Top-Flight Gem 1908-D Indian Head Five
Among the Finest Certified

1908-D $5 MS65 PCGS. There are numerous connections between noted sculptors-coin designers Augustus Saint-Gaudens, Bela Lyon Pratt, Saint-Gaudens assistant Henry Hering, and Yale University in New Haven, Connecticut. Saint-Gaudens, of course, achieved renown both as a sculptor and designer of the double eagle and eagle coins that bear his name. Bela Lyon Pratt (1867-1917), designer of the incused Indian Head quarter eagle and half eagles, was a Norwich, Connecticut, native who began study at age 16 at the Yale School of Fine Arts. At age 19 he entered the Art Students League in New York, where Saint-Gaudens taught. On Saint-Gaudens' recommendation Pratt studied at Paris' École des Beaux-Arts, returning to the United States in 1892. He was appointed Professor of Sculpture at the Boston Museum School of Fine Arts in 1894. Pratt was awarded a Bachelor of Fine Arts degree from Yale in 1899. (A note in Roger Burdette's seminal Renaissance of American Coinage 1905-1908 notes that "Pratt was not one of Augustus' assistants, and may have considered The Saint more of a competitor than mentor." Nonetheless, the Yale website identifies Pratt as Saint-Gaudens "former assistant.")

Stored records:

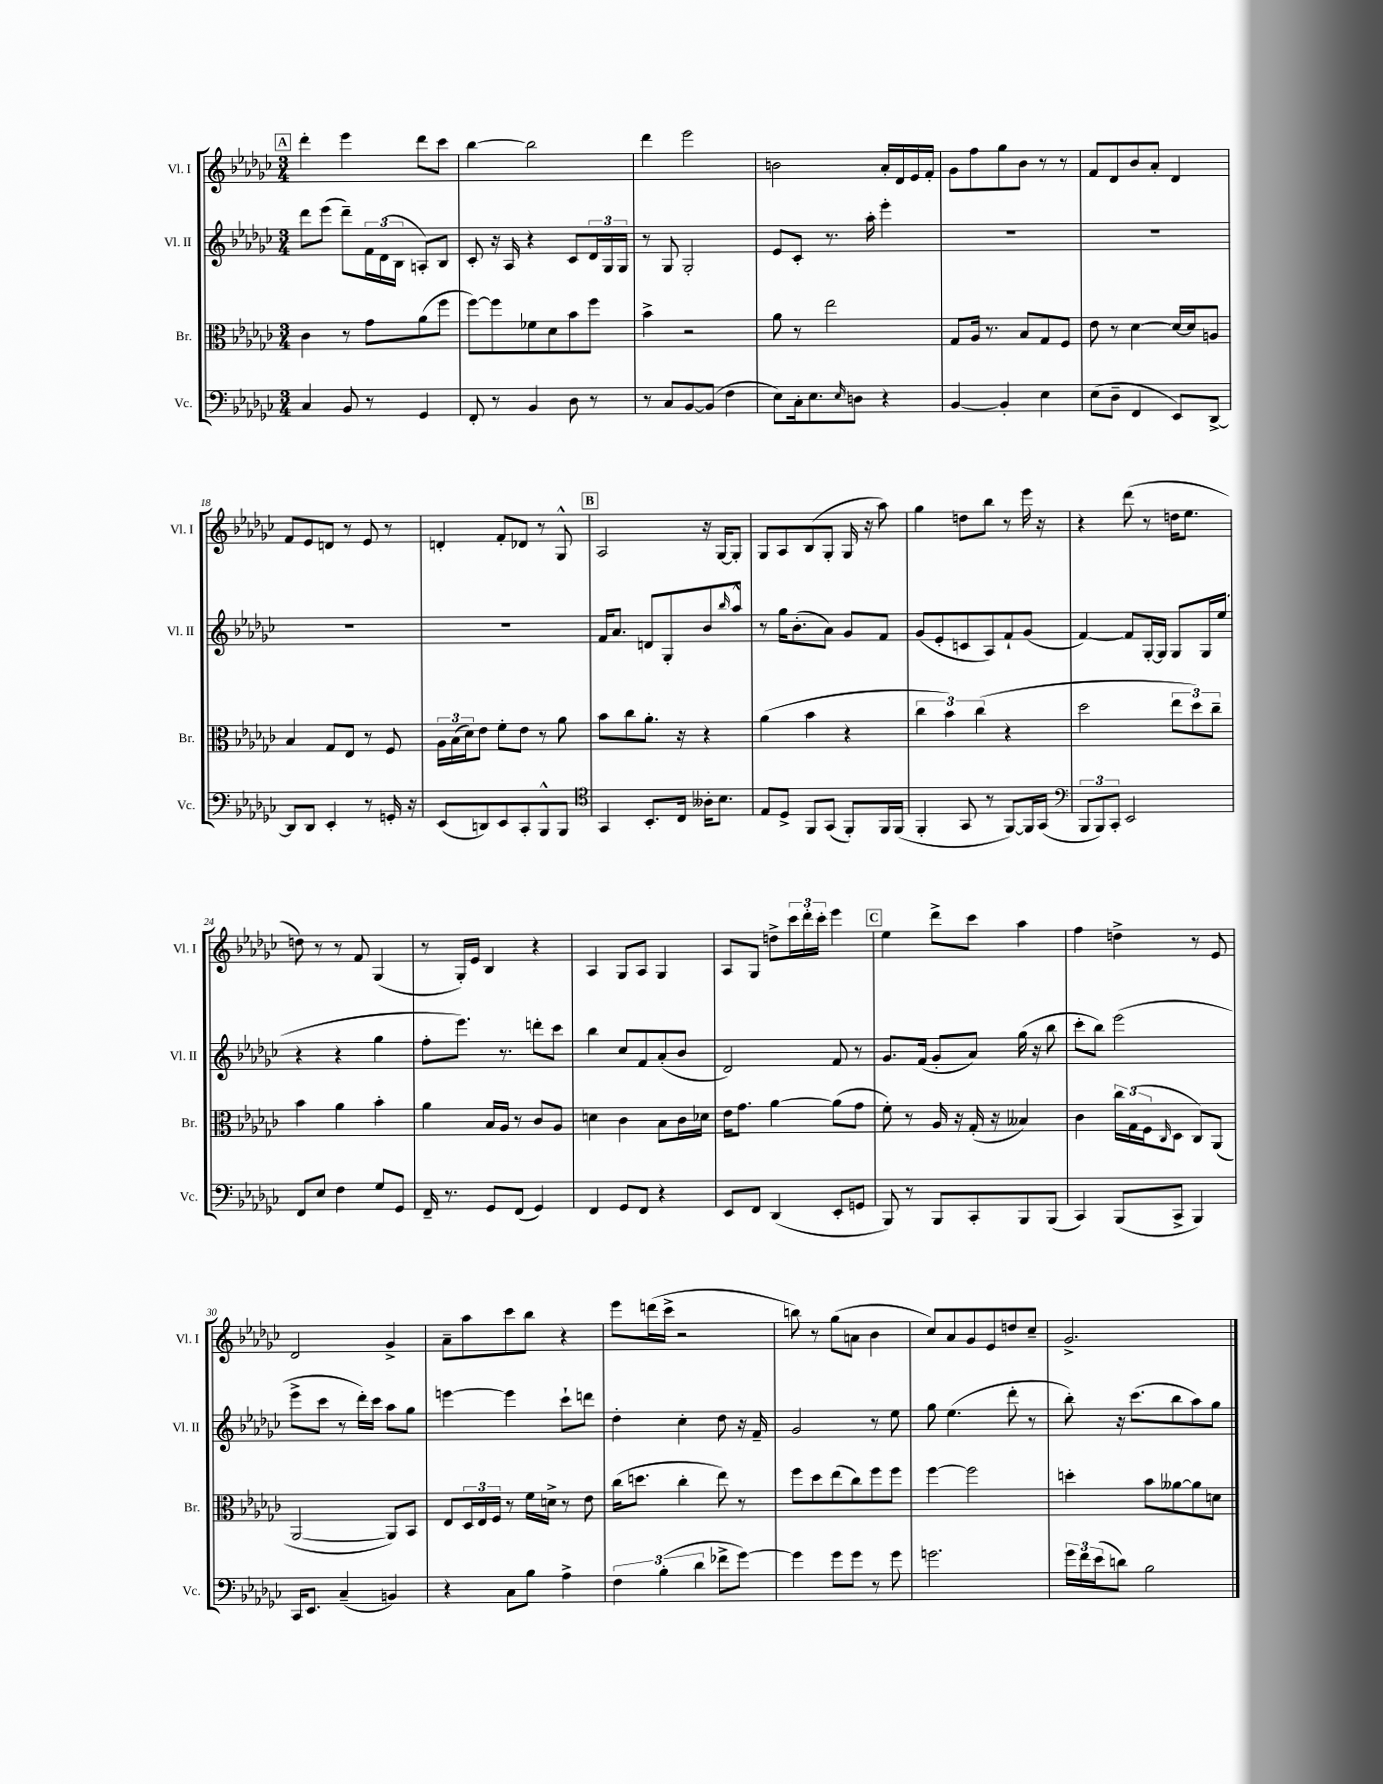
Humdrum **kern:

**kern	**kern	**kern	**kern
*staff4	*staff3	*staff2	*staff1
*clefF4	*clefC3	*clefG2	*clefG2
*k[b-e-a-d-g-c-]	*k[b-e-a-d-g-c-]	*k[b-e-a-d-g-c-]	*k[b-e-a-d-g-c-]
*M3/4	*M3/4	*M3/4	*M3/4
4C-	4c-	8ddd-	4ddd-'
.	.	(8eee-	.
8BB-	8r	8ddd-~)	4eee-
8r	8g-	24f	.
.	.	(24d-	.
.	.	24B-	.
4GG-	(8a-	8A')	8ddd-
.	8ff	8B-	8ccc-
=	=	=	=
8FF'	[8ff)	8c-'	[4bb-
8r	8ff]	16r	.
.	.	16A-	.
4BB-	8f-	4r	2bb-]
.	8d-	.	.
8D-	8b-	8c-	.
8r	8ff	24d-	.
.	.	24G-	.
.	.	24G-	.
=	=	=	=
8r	4b-^	8r	4ddd-
8C-	.	8G-	.
[8BB-	2r	2G-'	2eee-
(8BB-]	.	.	.
4F	.	.	.
=	=	=	=
8E-)	8a-	8e-	2b
16C-'	8r	8c-'	.
8.E-	.	.	.
.	2ee-	8.r	.
16qqE-	.	.	.
8D	.	.	.
.	.	16aa-'	.
4r	.	4eee-'	16a-'
.	.	.	16d-
.	.	.	16e-
.	.	.	16f'
=	=	=	=
[4BB-	8G-	2.r	8g-
.	16A-	.	8ff
.	8.r	.	.
4BB-']	.	.	8gg-
.	8B-	.	8b-
4E-	8G-	.	8r
.	8F	.	8r
=	=	=	=
(8E-	8e-	2.r	8f
8D-~	8r	.	8d-
4FF	[4d-	.	8b-
.	.	.	8a-'
8EE-)	16d-_	.	4d-
.	16d-]	.	.
[8DD-^	8A	.	.
=	=	=	=
8DD-]	4B-	2.r	8f
8DD-	.	.	8e-
4EE-'	8G-	.	8d
.	8E-	.	8r
8r	8r	.	8e-
16GG'	8F	.	8r
16r	.	.	.
=	=	=	=
(8EE-	24A-	2.r	4d'
.	(24B-	.	.
.	24d-)	.	.
8DD)	8e-	.	.
8EE-	8f'	.	8f'
8CC-'	8e-	.	8d-
8BBB-^^	8r	.	8r
8BBB-	8a-	.	8G-^^
=	=	=	=
*clefC4	*	*	*
4GG-	8b-	16f	2A-
.	.	8.a-	.
.	8cc-	.	.
8.BB-'	8.a-'	8d	.
.	.	8G-'	.
16C-	16r	.	.
16A--'	4r	8b-	16r
8.B-	.	.	[16G-
.	.	16qqbb-	.
.	.	8aa-^^	8G-']
=	=	=	=
8E-	(4a-	8r	8G-
8D-^	.	16gg-	8A-
.	.	(8.b-'	.
8FF	4b-	.	(8B-
(8GG-	.	8a-)	8G-'
8FF')	4r	8g-	16G-
.	.	.	16r
16FF	.	8f	8aa-)
(16FF	.	.	.
=	=	=	=
4FF'	6cc-	(8g-	4gg-
.	.	8e-'	.
.	6b-)	.	.
8GG-	.	8c	8dd
.	(6cc-	.	.
8r	.	8A-)	8bb-
[8FF)	4r	8f`	8r
16FF]	.	(8g-	16eee-
(16GG-	.	.	16r
=	=	=	=
*clefF4	*	*	*
12BBB-	2dd-	[4f)	4r
12BBB-)	.	.	.
12CC-'	.	.	.
2EE-	.	8f]	(8ddd-
.	.	[16G-'	8r
.	.	16G-]	.
.	12ee-	8G-	16dd
.	.	.	8.ee-
.	12dd-)	.	.
.	.	16G-	.
.	12cc-~	.	.
.	.	(16ee-	.
=	=	=	=
8FF	4b-	4r	8dd)
8E-	.	.	8r
4F	4a-	4r	8r
.	.	.	8f
8G-	4b-'	4gg-	(4G-
8GG-	.	.	.
=	=	=	=
16FF~	4a-	8ff'	8r
8.r	.	.	.
.	.	8.eee-)	16G-')
.	.	.	16e-
8GG-	16B-	.	4B-
.	16A-	8.r	.
(8FF	8r	.	.
4GG-)	8c-	8ddd'	4r
.	8A-	8ccc-	.
=	=	=	=
4FF	4d	4bb-	4A-
8GG-	4c-	8cc-	8G-
8FF	.	8f	8A-
4r	8B-	(8a-'	4G-
.	16c-	8b-	.
.	16d-	.	.
=	=	=	=
8EE-	16e-	2d-)	8A-
.	8.g-	.	.
8FF	.	.	8G-
(4DD-	[4a-	.	8dd^
.	.	.	24ccc-
.	.	.	24ddd-'
.	.	.	24ccc-'
8EE-'	(8a-]	8f	4eee-
8GG	8g-	8r	.
=	=	=	=
8BBB-)	8f')	8.g-	4ee-
8r	8r	.	.
.	.	(16f	.
8BBB-	16A-	8g-'	8ddd-^
.	16r	.	.
8CC-'	(16G-'	8a-)	8ccc-
.	16r	.	.
8BBB-	4B--)	(16gg-	4aa-
.	.	16r	.
(8BBB-	.	8bb-	.
=	=	=	=
4CC-)	4c-	8ccc-'	4ff
.	.	8bb-)	.
(8BBB-	24cc-	(2eee-	4dd^
.	(24G-	.	.
.	24F	.	.
.	16qqC-	.	.
8CC-^	8D-	.	.
4BBB-)	8C-)	.	8r
.	(8AA-	.	8e-
=	=	=	=
16CC-	[2AA-	8eee-^	2d-
8.EE-	.	.	.
.	.	8ccc-	.
(4C-~	.	8r	.
.	.	16ddd-')	.
.	.	16ccc-	.
4BB)	8AA-])	8aa-	4g-^
.	8BB-	8gg-	.
=	=	=	=
4r	8E-	[4eee	8a-~
.	24D-	.	8aa-
.	24E-	.	.
.	24F	.	.
8C-	8r	4eee]	8ccc-
8B-	16f	.	8bb-
.	16d^	.	.
4A-^	8r	8ccc-`	4r
.	8e-	8ddd	.
=	=	=	=
6F	(16cc-	4dd-'	8eee-
.	8.dd	.	.
.	.	.	(16ddd
(6B-'	.	.	.
.	.	.	16ccc-^
.	4cc-'	4cc-'	2r
6d-	.	.	.
8f-^	8ee-)	8dd-	.
[8g-)	8r	16r	.
.	.	16f~	.
=	=	=	=
4g-]	8ff	2g-	8bb)
.	8dd-	.	8r
8g-	(8ee-	.	(8gg-
8g-	8cc-)	.	8a
8r	8ff	8r	4b-
8g-	8ff	8ee-	.
=	=	=	=
2.g	[4ff	8gg-	8cc-)
.	.	(4.ee-	8a-
.	2ff]	.	8g-
.	.	.	8e-
.	.	8ddd-'	8dd
.	.	8r	8cc-~
=	=	=	=
24g-	4dd'	8bb-')	2.g-^
24f	.	.	.
(24e-	.	.	.
8d)	.	16r	.
.	.	(8.ccc-	.
2B-	8b-	.	.
.	[8a--	8bb-	.
.	8a--]	8aa-)	.
.	8d	8gg-	.
==	==	==	==
*-	*-	*-	*-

(TASK BRIEF): List every school at which the coin description says Bela Lyon Pratt studied.

(RESULT):
- Yale School of Fine Arts
- Art Students League in New York
- École des Beaux-Arts in Paris